Transcribe all of the records word for word, please, omitting the pictures.

___ Information given ___

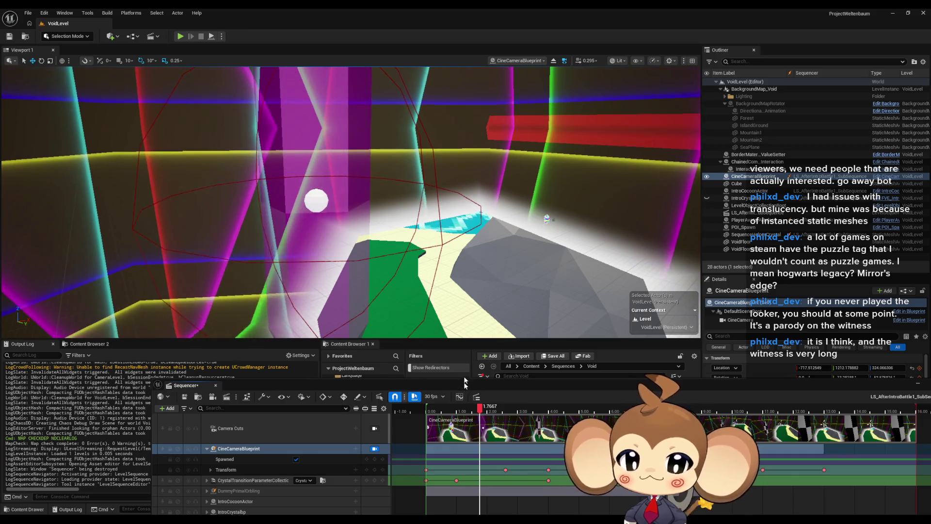
{"action": "mouse_move", "coordinate": [464, 383]}
{"action": "left_mouse_down"}
{"action": "mouse_move", "coordinate": [380, 103]}
{"action": "mouse_move", "coordinate": [332, 96]}
{"action": "left_mouse_up"}
Browse Content > Blueprints > VisualEntity and open PlayerAvatarArtefact in the Blueprint editor
{"action": "left_click", "coordinate": [531, 366]}
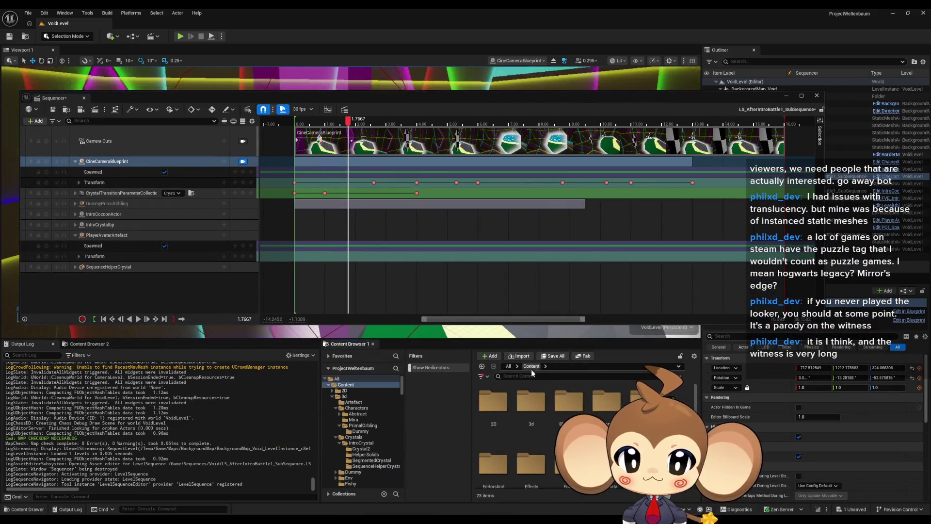
{"action": "scroll", "coordinate": [517, 421], "scroll_direction": "down", "scroll_amount": 5}
{"action": "scroll", "coordinate": [517, 421], "scroll_direction": "up", "scroll_amount": 5}
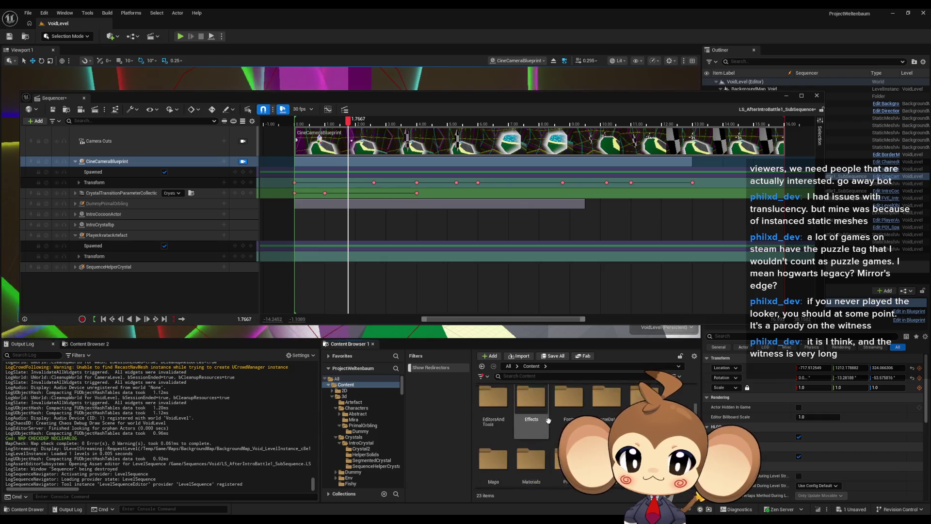
{"action": "double_click", "coordinate": [578, 417]}
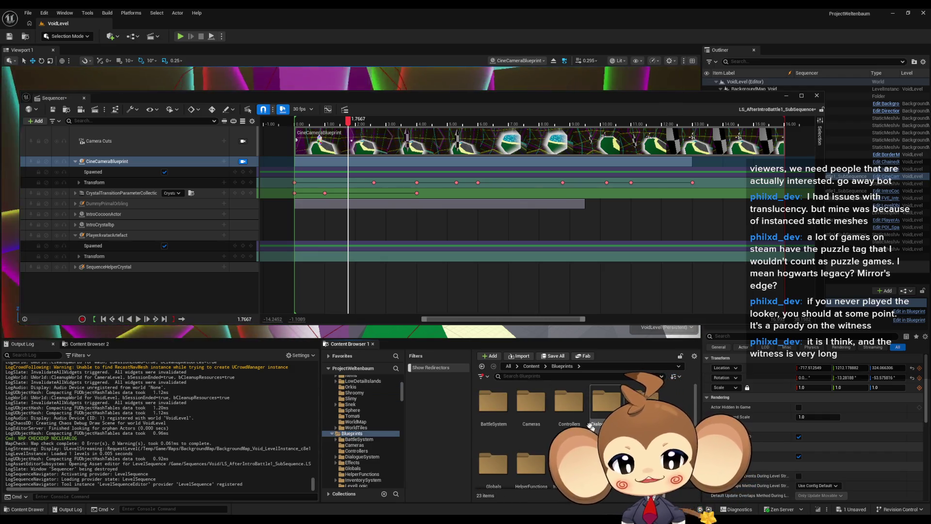
{"action": "scroll", "coordinate": [578, 417], "scroll_direction": "down", "scroll_amount": 5}
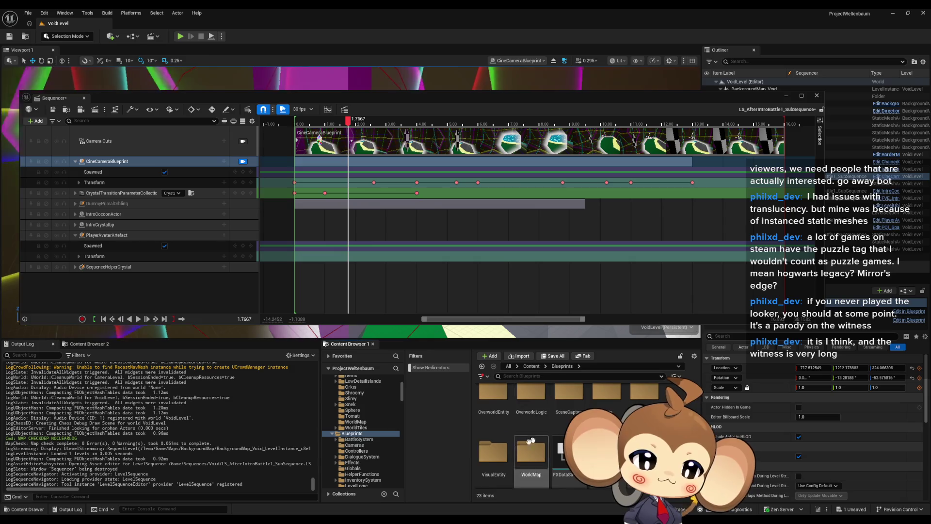
{"action": "double_click", "coordinate": [493, 393]}
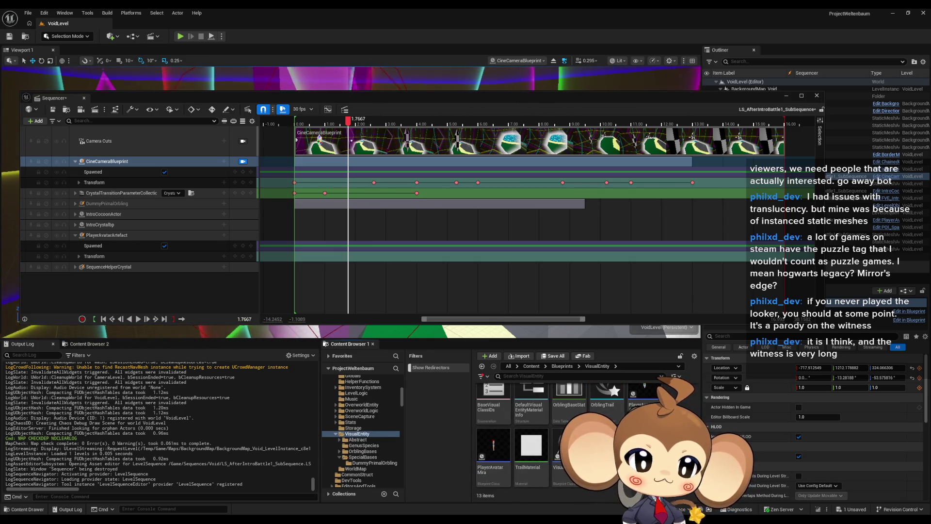
{"action": "left_click", "coordinate": [643, 390]}
{"action": "scroll", "coordinate": [644, 393], "scroll_direction": "up", "scroll_amount": 2}
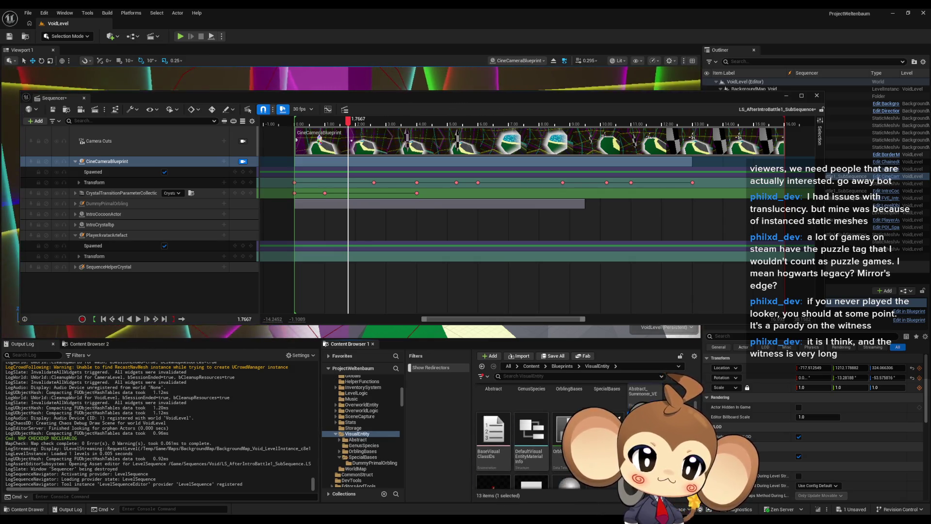
{"action": "double_click", "coordinate": [644, 391]}
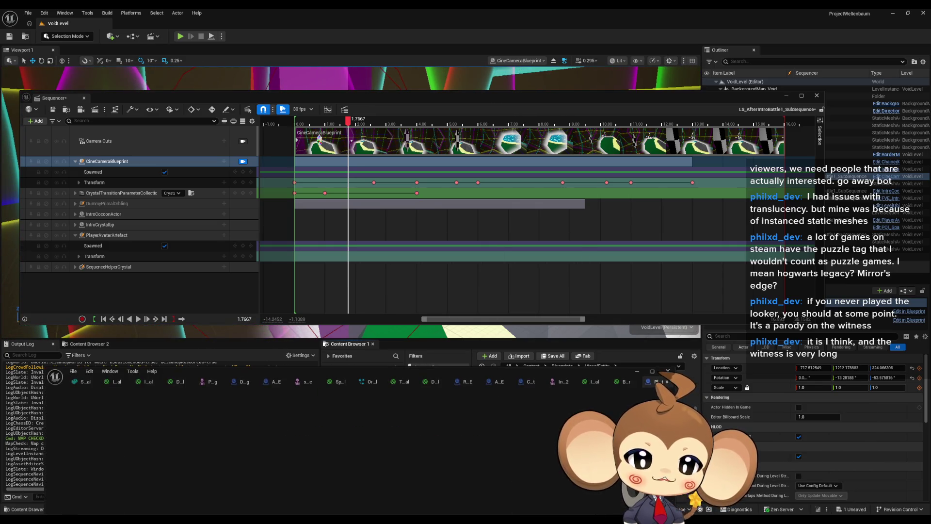
{"action": "mouse_move", "coordinate": [379, 382]}
{"action": "left_mouse_down"}
{"action": "mouse_move", "coordinate": [403, 310]}
{"action": "mouse_move", "coordinate": [415, 173]}
{"action": "left_mouse_up"}
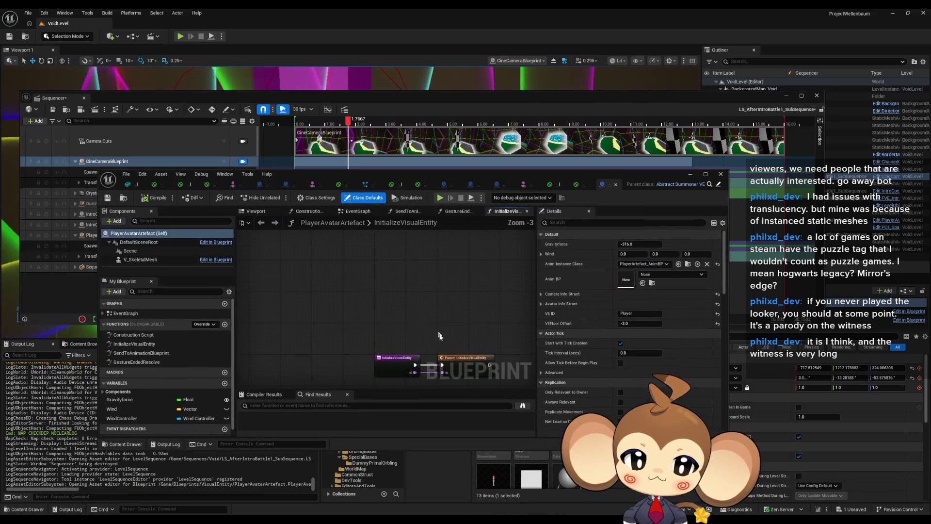
Show PlayerAvatarArtefact's EventGraph, then its InitializeVisualEntity function graph
{"action": "double_click", "coordinate": [123, 313]}
{"action": "left_click", "coordinate": [141, 260]}
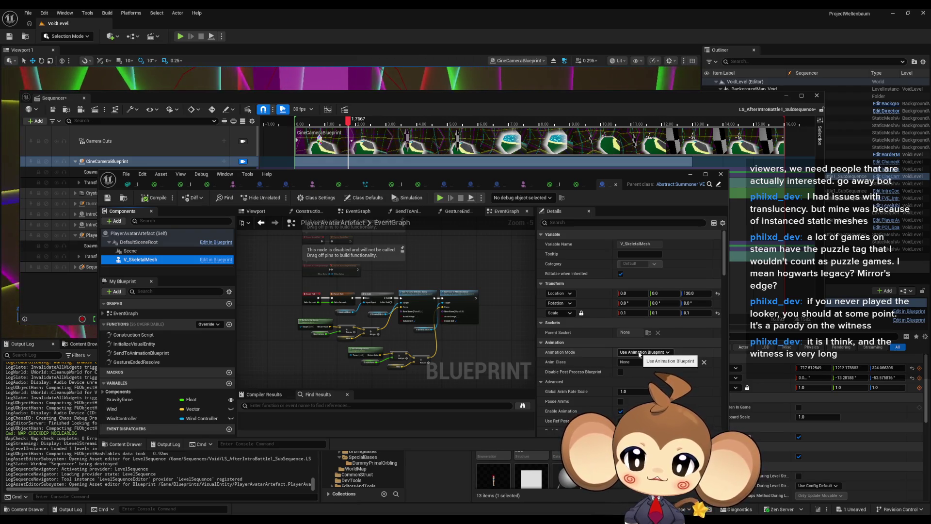
{"action": "double_click", "coordinate": [134, 344]}
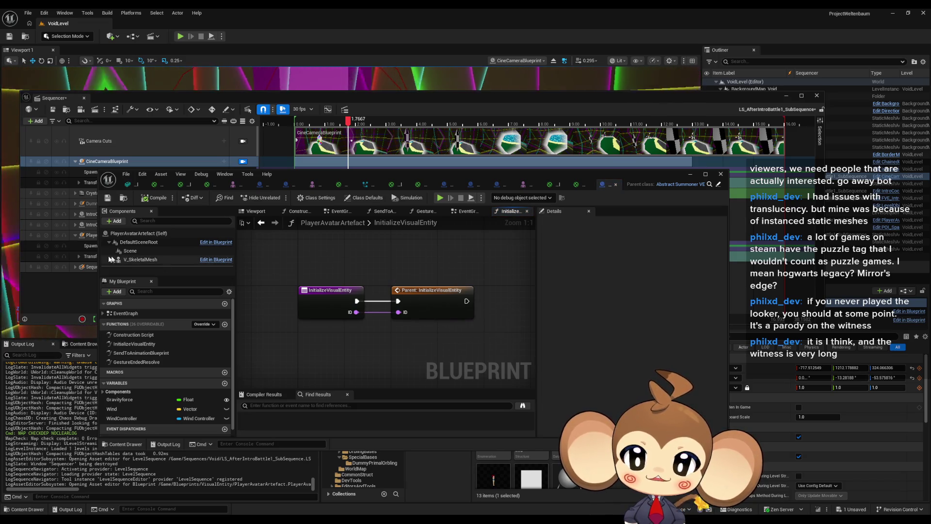
Inspect Abstract_Summoner_VE's InitializeVisualEntity Cast and SET AnimBP nodes, then minimize the Blueprint editor
{"action": "left_click", "coordinate": [441, 295]}
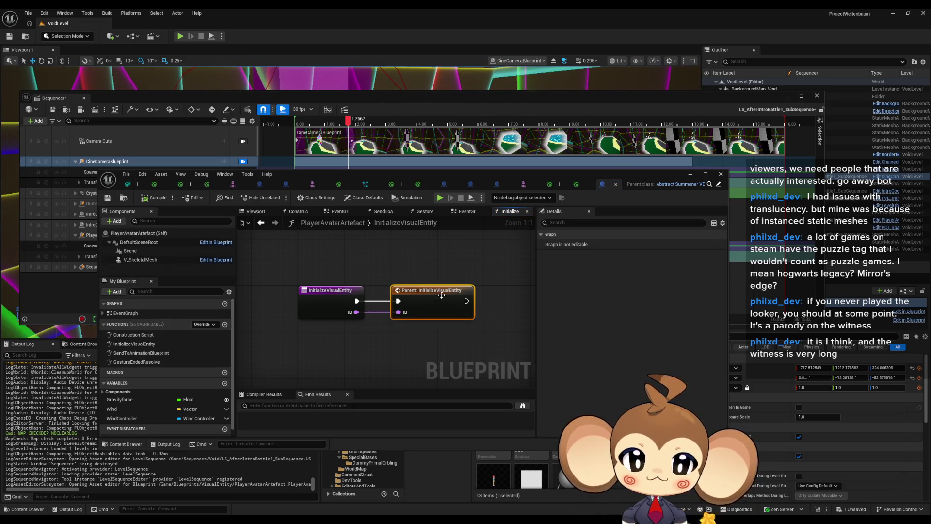
{"action": "double_click", "coordinate": [434, 297]}
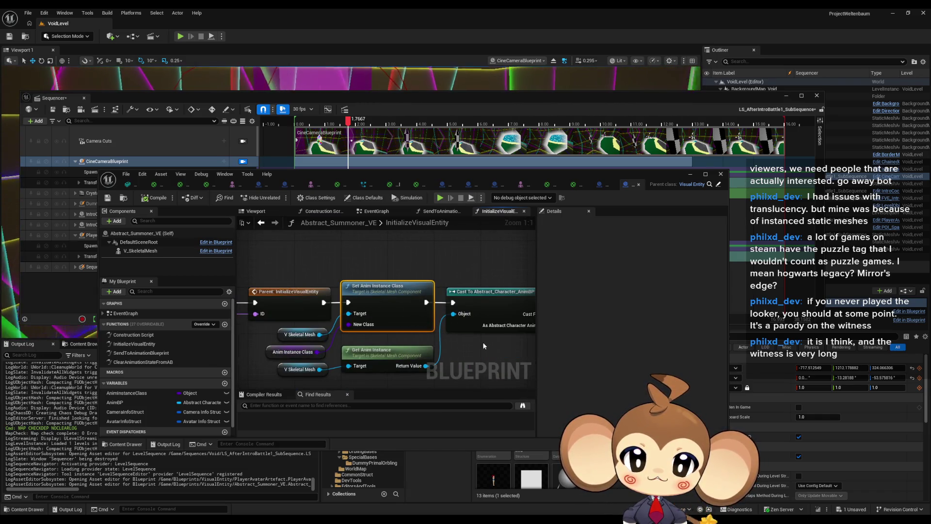
{"action": "left_click_drag", "start_coordinate": [501, 348], "coordinate": [308, 311]}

___

▸ Reply to the exercise
{"action": "mouse_move", "coordinate": [464, 383]}
{"action": "left_mouse_down"}
{"action": "mouse_move", "coordinate": [380, 103]}
{"action": "mouse_move", "coordinate": [332, 96]}
{"action": "left_mouse_up"}
Browse Content > Blueprints > VisualEntity and open PlayerAvatarArtefact in the Blueprint editor
{"action": "left_click", "coordinate": [531, 366]}
{"action": "scroll", "coordinate": [517, 421], "scroll_direction": "down", "scroll_amount": 5}
{"action": "scroll", "coordinate": [517, 421], "scroll_direction": "up", "scroll_amount": 5}
{"action": "double_click", "coordinate": [578, 417]}
{"action": "scroll", "coordinate": [578, 417], "scroll_direction": "down", "scroll_amount": 5}
{"action": "double_click", "coordinate": [493, 393]}
{"action": "left_click", "coordinate": [643, 390]}
{"action": "scroll", "coordinate": [644, 393], "scroll_direction": "up", "scroll_amount": 2}
{"action": "double_click", "coordinate": [644, 391]}
{"action": "mouse_move", "coordinate": [379, 382]}
{"action": "left_mouse_down"}
{"action": "mouse_move", "coordinate": [403, 310]}
{"action": "mouse_move", "coordinate": [415, 173]}
{"action": "left_mouse_up"}
Show PlayerAvatarArtefact's EventGraph, then its InitializeVisualEntity function graph
{"action": "double_click", "coordinate": [123, 313]}
{"action": "left_click", "coordinate": [141, 260]}
{"action": "double_click", "coordinate": [134, 344]}
Inspect Abstract_Summoner_VE's InitializeVisualEntity Cast and SET AnimBP nodes, then minimize the Blueprint editor
{"action": "left_click", "coordinate": [441, 295]}
{"action": "double_click", "coordinate": [434, 297]}
{"action": "left_click_drag", "start_coordinate": [501, 348], "coordinate": [308, 311]}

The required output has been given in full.